Woman who aided Jim Thorpe fire victim downplays her role 'Corrie' Miller remains in critical condition after suffering severe burns
The woman who rescued a disabled Jim Thorpe woman from the porch of her burning home early Wednesday morning doesn't believe she did anything extraordinary.
"Some people are calling me a hero. I don't look at it that way. I just did what needed to be done," said the woman, who asked that her name not be published.
Corrine "Corrie" Miller, 58, of 306 South Ave., remained in critical condition at Lehigh Valley Hospital, Salisbury Township, as of Friday evening, hospital staff said.
Miller's rescuer is a neighbor who said she was awake at about 3:30 a.m. Wednesday because a painful medical condition kept her awake. She happened to be standing near her back door when she heard cries.
"I thought it was an injured animal," she said. "It was only when I heard words that I realized it was a person. I just followed the sounds," she said.
The screams led her to Miller's porch.
"She was on fire. I pulled her off the porch and threw snow on her," the woman said.

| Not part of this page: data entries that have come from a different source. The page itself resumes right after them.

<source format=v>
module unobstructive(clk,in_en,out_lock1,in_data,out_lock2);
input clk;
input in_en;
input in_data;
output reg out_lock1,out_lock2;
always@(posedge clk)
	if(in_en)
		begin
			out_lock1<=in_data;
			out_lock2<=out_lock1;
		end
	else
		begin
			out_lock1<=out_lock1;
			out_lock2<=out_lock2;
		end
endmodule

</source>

After dousing the flames with snow, the woman ran to a neighboring house where Dennis Balliet, who she knew, lived. She pounded on the door to wake him for help. Balliet, along with a firefighter named Chris and several others, helped comfort Miller, whom the woman said was alert and talking. She was moved away from there burning house, until emergency crews got her into an ambulance.
Miller was taken to the hospital by ambulance rather than medical helicopter due to weather conditions.

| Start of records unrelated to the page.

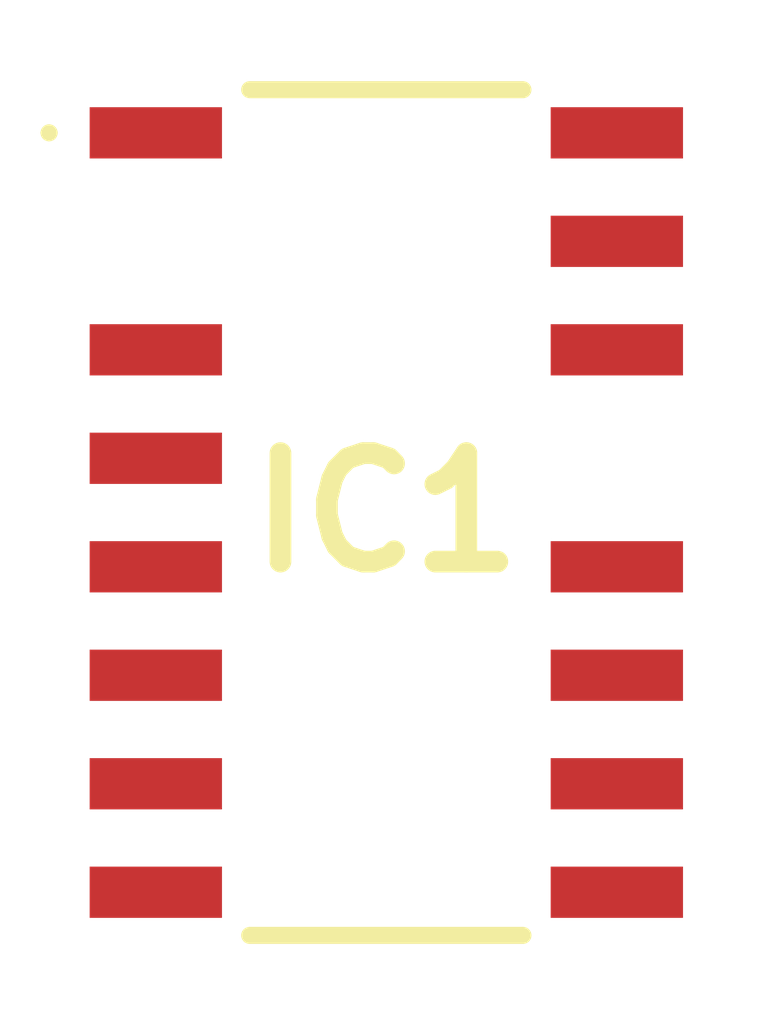
<source format=kicad_pcb>
(kicad_pcb
	(version 20241229)
	(generator "pcbnew")
	(generator_version "9.0")
	(general
		(thickness 1.6)
		(legacy_teardrops no)
	)
	(paper "A4")
	(layers
		(0 "F.Cu" signal)
		(2 "B.Cu" signal)
		(9 "F.Adhes" user "F.Adhesive")
		(11 "B.Adhes" user "B.Adhesive")
		(13 "F.Paste" user)
		(15 "B.Paste" user)
		(5 "F.SilkS" user "F.Silkscreen")
		(7 "B.SilkS" user "B.Silkscreen")
		(1 "F.Mask" user)
		(3 "B.Mask" user)
		(17 "Dwgs.User" user "User.Drawings")
		(19 "Cmts.User" user "User.Comments")
		(21 "Eco1.User" user "User.Eco1")
		(23 "Eco2.User" user "User.Eco2")
		(25 "Edge.Cuts" user)
		(27 "Margin" user)
		(31 "F.CrtYd" user "F.Courtyard")
		(29 "B.CrtYd" user "B.Courtyard")
		(35 "F.Fab" user)
		(33 "B.Fab" user)
		(39 "User.1" user)
		(41 "User.2" user)
		(43 "User.3" user)
		(45 "User.4" user)
	)
	(setup
		(pad_to_mask_clearance 0)
		(allow_soldermask_bridges_in_footprints no)
		(tenting front back)
		(pcbplotparams
			(layerselection 0x00000000_00000000_55555555_5755f5ff)
			(plot_on_all_layers_selection 0x00000000_00000000_00000000_00000000)
			(disableapertmacros no)
			(usegerberextensions no)
			(usegerberattributes yes)
			(usegerberadvancedattributes yes)
			(creategerberjobfile yes)
			(dashed_line_dash_ratio 12.000000)
			(dashed_line_gap_ratio 3.000000)
			(svgprecision 4)
			(plotframeref no)
			(mode 1)
			(useauxorigin no)
			(hpglpennumber 1)
			(hpglpenspeed 20)
			(hpglpendiameter 15.000000)
			(pdf_front_fp_property_popups yes)
			(pdf_back_fp_property_popups yes)
			(pdf_metadata yes)
			(pdf_single_document no)
			(dxfpolygonmode yes)
			(dxfimperialunits yes)
			(dxfusepcbnewfont yes)
			(psnegative no)
			(psa4output no)
			(plot_black_and_white yes)
			(sketchpadsonfab no)
			(plotpadnumbers no)
			(hidednponfab no)
			(sketchdnponfab yes)
			(crossoutdnponfab yes)
			(subtractmaskfromsilk no)
			(outputformat 1)
			(mirror no)
			(drillshape 1)
			(scaleselection 1)
			(outputdirectory "")
		)
	)
	(net 0 "")
	(net 1 "unconnected-(IC1-LL-Pad6)")
	(net 2 "unconnected-(IC1-BLK-Pad3)")
	(net 3 "unconnected-(IC1-V5P-Pad8)")
	(net 4 "unconnected-(IC1-VCCP-Pad12)")
	(net 5 "unconnected-(IC1-HO-Pad15)")
	(net 6 "unconnected-(IC1-HS-Pad16)")
	(net 7 "unconnected-(IC1-ISNS-Pad9)")
	(net 8 "unconnected-(IC1-OVP{slash}OTP-Pad4)")
	(net 9 "unconnected-(IC1-LO-Pad11)")
	(net 10 "unconnected-(IC1-GNDP-Pad10)")
	(net 11 "unconnected-(IC1-TSET-Pad7)")
	(net 12 "unconnected-(IC1-FB-Pad5)")
	(net 13 "unconnected-(IC1-HV-Pad1)")
	(net 14 "unconnected-(IC1-HB-Pad14)")
	(footprint "PCB:UCC256601DDBR" (layer "F.Cu") (at 173.05 84.745))
	(embedded_fonts no)
)

</source>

Miller, the woman said, was worried only about her service dog, Molly.
"That woman was on fire and all she cared about was her dog," the woman said.

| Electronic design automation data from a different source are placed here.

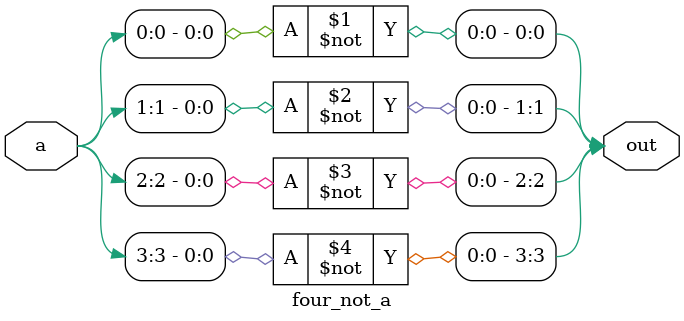
<source format=v>

`timescale 1ns / 1ps

module four_not_a(a, out);

input [3:0]a;
output [3:0]out;

not  zero(out[0], a[0]);
not one(out[1], a[1]);
not two(out[2], a[2]);
not three(out[3], a[3]);

endmodule
// When 0000 and 0000 at end, get 1111. Why?
</source>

The woman saw tracks in the snow and followed them around the house, where she found Molly, terrified but unhurt. Once Miller was safely in the hands of the ambulance workers, the woman took the pet to her home and called her veterinarian. Molly was taken to Lehighton Animal Hospital, where she was examined and given oxygen. The animal hospital and the Jim Thorpe Pet Center both gave the woman dog food for Molly.
The dog is now with the person who took care of her when Miller, a retired Carbon County Career and Technical Institute guidance counselor, was away, the woman said.
Firefighters arrived within moments after the woman pulled Miller off the porch. The house was engulfed in flames. Authorities believe Miller called the Carbon County Communications Center at 3:30 a.m., saying her house was on fire and that she could not get out.
Miller, according to published reports, lived on the first floor of the two-and-a-half-story half-double home.
Jim Thorpe Fire Chief William Diehm said that a state police fire marshal is investigating the blaze.
As Miller struggles for her life investigators examine the rubble for clues as to what caused the fire, the woman who came to her rescue shrugs off any accolades.
"I just happened to be at my back door (when I heard screams)," she said. "God wanted her to have some help. I feel anybody would have done that."